Debunking Severance Tax Rhetoric

Here’s my letter to the editor in the Public Opinion responding to Matthew Major’s fact-deficient editorial on drilling:

Matthew Major’s editorial on corporate welfare and best drilling policies scrapes the bottom of the content barrel, failing to accurately explain either topic to readers.

“Corporate welfare” is taking tax dollars and giving them away to fund otherwise unprofitable businesses like Solyndra. Major is calling for singling out the drilling industry — which is creating tens of thousands of jobs, rescuing families from foreclosure, and generating prosperity for small-business owners — to impose yet another tax on it.

Pennsylvania already has the 10th highest tax burden in the nation, and the drilling industry pays the same taxes as every other business in the state. This amounts to more than $1.3 billion in state taxes since 2006. Other states that have natural gas taxes have friendlier business climates-for instance, Texas and Wyoming have neither income nor corporate taxes.

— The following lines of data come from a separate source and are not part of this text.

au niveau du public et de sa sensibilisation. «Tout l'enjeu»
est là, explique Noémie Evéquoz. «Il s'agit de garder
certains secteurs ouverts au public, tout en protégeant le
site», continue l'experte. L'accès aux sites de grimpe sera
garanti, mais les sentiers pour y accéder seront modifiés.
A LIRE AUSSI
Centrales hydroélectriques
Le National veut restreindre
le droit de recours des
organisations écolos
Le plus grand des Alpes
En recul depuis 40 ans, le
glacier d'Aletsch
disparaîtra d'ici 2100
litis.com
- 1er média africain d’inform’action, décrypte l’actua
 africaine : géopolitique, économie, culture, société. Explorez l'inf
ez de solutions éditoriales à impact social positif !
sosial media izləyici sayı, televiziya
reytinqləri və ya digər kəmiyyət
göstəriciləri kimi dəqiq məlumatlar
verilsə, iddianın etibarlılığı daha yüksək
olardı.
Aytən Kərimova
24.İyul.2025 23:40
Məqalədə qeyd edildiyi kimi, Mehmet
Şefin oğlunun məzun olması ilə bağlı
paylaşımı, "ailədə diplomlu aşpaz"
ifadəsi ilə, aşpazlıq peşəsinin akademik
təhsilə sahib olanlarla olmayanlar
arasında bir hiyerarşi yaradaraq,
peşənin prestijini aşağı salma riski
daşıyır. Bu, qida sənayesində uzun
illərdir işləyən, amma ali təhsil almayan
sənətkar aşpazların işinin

Major’s line about legislators sacrificing the environment for drilling – straight from the anti-drilling, frackophobic handbook — is based on emotion, not science or experience. The Department of Environmental Protection continually evaluates and improves regulations to ensure protection. Even a cursory review of the Governor’s proposed drilling regulations shows the new rules are far from the industry handout Major claims. Most of the setback requirements and bonding requirements exceed those of neighboring states.

Gov. Tom Corbett is pushing for a principled natural gas impact fee where local governments can charge a fee if a driller is not paying for its impacts. Unfortunately, special interest groups, tax-and-spend politicians, and Major unwisely see the industry as a cash cow for unsustainable statewide projects. People should not lose out to bad policy and the politics of fear.